Когда началась война, Луговской был прикомандирован от редакции "Красная звезда" к работе в боевом листке Северо-Западного фронта. Буквально в первые дни войны его шумно проводили с территории Литинститута ученики поэтического семинара; гремели оркестры, цветы, поцелуи; среди провожавших была и Елена Сергеевна.
Поезд, в котором поэт ехал на фронт, был разбомблен в районе Пскова.

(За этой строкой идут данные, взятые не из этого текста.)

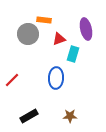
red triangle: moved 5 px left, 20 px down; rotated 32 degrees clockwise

Луговской пробирался через перекореженное железо, сквозь разорванные тела убитых и раненых, увидел воочию гибель множества людей в то время, когда в Москве ещё никто не понимал истинный масштаб трагедии. Выйдя из окружения, он через неделю возвратился в Москву. Можно сказать, что поэт вернулся не с передовой - он вернулся из ада, каковым стала вся страна в первые месяцы войны. Это изменило его, он заболел, сломался, из его поэзии ушел прежний, воинственный дух, который ещё несколько месяцев назад звучал в газетных публикациях его стихов.
"Воинская часть, в которую он был командирован, - вспоминала Елена Леонидовна, - направила его в Ленинград. Когда Тихоновы увидели там Луговского, он показался им глубоким стариком. Они помогли отправить его в Москву, где, отлежав в кремлевской больнице какое-то время, он был признан негодным к воинской службе. Это стало началом его личной трагедии. Тяжелая болезнь обожаемой им матери, потом её паралич усугубляли эту трагедию. Мука бездействия. Немец наступал, сдавались города один за другим. Все рушилось в судьбе страны и в его судьбе".